In the fourth coffin was Aondoyima Tyokase, 26, male from Tombo, Mbatsaase Tse-Orban in Buruku Local Government Area also of Benue State.
Without an education, he trained as a barber and opened a shop near Dangote Cement factory. Popularly known as Chief Barber, it was Mr. Tyokase who barbed most of the guards at Mr. Dangote’s expansive plant. When troops came calling with their bullets, that familiarity did not help.
Iornenge Anum, 35, male, an indigene of Igber, Tsekucha, was next. He was a carpenter and his workshop was located near the cement factory. Mr. Anum left behind a wife and three daughters, all in primary school.
Then there was Aondoakura Tseeneke, a 36-year-old man and the oldest of those killed. He had three wives and five children. He was an indigene of Tse Hon, Mbawav, Mbayion in Gboko Local Government Area. Mr. Tseeneke sold retailed cooking gas at a shop near Dangote Cement Company. The rampaging soldiers shot him in front of his house, witnesses said.
The University Teaching Hospital confirmed all died of gunshots.

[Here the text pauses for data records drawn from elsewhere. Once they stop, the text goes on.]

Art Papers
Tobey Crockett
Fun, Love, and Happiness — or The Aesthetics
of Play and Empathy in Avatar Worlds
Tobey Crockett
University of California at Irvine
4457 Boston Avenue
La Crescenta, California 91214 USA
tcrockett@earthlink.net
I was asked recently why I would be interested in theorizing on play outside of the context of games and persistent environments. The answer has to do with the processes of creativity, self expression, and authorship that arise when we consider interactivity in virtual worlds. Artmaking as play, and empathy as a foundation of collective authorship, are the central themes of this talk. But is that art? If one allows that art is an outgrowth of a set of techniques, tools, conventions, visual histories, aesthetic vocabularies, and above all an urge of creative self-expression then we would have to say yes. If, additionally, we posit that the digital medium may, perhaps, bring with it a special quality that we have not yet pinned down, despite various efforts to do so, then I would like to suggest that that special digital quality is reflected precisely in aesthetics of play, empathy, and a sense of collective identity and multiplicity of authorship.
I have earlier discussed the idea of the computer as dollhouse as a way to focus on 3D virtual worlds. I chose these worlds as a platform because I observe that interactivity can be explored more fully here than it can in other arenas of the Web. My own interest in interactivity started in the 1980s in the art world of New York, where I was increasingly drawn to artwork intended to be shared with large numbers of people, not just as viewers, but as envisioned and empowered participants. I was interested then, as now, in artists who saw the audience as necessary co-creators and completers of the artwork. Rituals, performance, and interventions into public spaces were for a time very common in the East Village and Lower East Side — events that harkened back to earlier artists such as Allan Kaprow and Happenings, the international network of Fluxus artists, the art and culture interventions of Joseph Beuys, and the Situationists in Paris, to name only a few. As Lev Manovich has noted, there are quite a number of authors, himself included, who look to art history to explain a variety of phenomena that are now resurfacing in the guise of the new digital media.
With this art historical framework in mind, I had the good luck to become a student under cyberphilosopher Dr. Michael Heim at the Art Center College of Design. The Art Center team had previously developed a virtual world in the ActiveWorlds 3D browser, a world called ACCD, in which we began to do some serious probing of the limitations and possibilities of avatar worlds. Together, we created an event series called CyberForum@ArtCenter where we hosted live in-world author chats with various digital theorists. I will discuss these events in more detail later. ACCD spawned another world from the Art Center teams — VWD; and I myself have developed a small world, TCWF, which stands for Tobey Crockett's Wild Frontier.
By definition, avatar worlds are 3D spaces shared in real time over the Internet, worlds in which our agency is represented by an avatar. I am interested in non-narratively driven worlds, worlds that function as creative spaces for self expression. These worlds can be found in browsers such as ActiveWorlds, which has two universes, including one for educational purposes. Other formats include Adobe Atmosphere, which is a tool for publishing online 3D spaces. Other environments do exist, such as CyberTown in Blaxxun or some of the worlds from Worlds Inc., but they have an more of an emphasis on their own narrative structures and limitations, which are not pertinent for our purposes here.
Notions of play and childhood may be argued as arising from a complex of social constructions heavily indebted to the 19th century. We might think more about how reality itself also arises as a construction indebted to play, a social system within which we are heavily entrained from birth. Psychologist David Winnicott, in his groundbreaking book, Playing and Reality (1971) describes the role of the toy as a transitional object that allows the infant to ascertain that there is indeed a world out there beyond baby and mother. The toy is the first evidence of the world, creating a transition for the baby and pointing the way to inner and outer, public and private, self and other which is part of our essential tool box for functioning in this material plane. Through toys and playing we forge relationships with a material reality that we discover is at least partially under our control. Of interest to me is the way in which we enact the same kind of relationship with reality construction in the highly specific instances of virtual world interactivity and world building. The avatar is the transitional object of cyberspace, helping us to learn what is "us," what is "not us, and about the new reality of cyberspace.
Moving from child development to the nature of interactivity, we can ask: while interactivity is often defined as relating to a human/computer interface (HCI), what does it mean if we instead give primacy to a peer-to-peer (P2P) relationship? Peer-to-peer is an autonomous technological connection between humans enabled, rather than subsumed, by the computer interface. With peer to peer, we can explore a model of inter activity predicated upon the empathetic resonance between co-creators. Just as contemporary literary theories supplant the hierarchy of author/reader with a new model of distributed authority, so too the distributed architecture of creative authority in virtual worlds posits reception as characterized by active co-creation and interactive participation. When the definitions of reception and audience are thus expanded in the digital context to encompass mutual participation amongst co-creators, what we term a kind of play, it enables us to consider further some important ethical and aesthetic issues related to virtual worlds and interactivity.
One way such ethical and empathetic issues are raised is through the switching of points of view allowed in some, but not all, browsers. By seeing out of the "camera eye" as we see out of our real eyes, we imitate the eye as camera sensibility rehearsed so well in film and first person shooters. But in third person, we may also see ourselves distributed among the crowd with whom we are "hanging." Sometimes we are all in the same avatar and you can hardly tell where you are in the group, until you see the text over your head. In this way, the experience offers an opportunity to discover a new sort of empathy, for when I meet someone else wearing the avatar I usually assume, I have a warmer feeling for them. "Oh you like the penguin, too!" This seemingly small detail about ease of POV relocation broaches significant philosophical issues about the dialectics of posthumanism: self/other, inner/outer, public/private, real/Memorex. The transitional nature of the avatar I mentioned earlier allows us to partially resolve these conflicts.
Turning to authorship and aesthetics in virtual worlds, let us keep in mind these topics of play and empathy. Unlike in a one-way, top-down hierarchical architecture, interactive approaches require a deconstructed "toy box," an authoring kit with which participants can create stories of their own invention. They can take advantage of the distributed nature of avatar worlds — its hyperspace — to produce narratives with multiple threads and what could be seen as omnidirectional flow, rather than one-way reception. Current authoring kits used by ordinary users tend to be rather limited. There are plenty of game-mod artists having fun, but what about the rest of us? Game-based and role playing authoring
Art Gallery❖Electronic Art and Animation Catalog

Loaded one atop another on a Dyna mini-truck, the bodies left Makurdi at about 4.00 p.m. for Gboko. After a two-hour drive, the delegation arrived. And one after the other, the community leaders returned the corpses of the slain youth to their families.
As the coffins were offloaded from the truck, wails and cries rented the air. The community leaders advised that each family conduct private burials to keep the tension down. The crowd called for justice.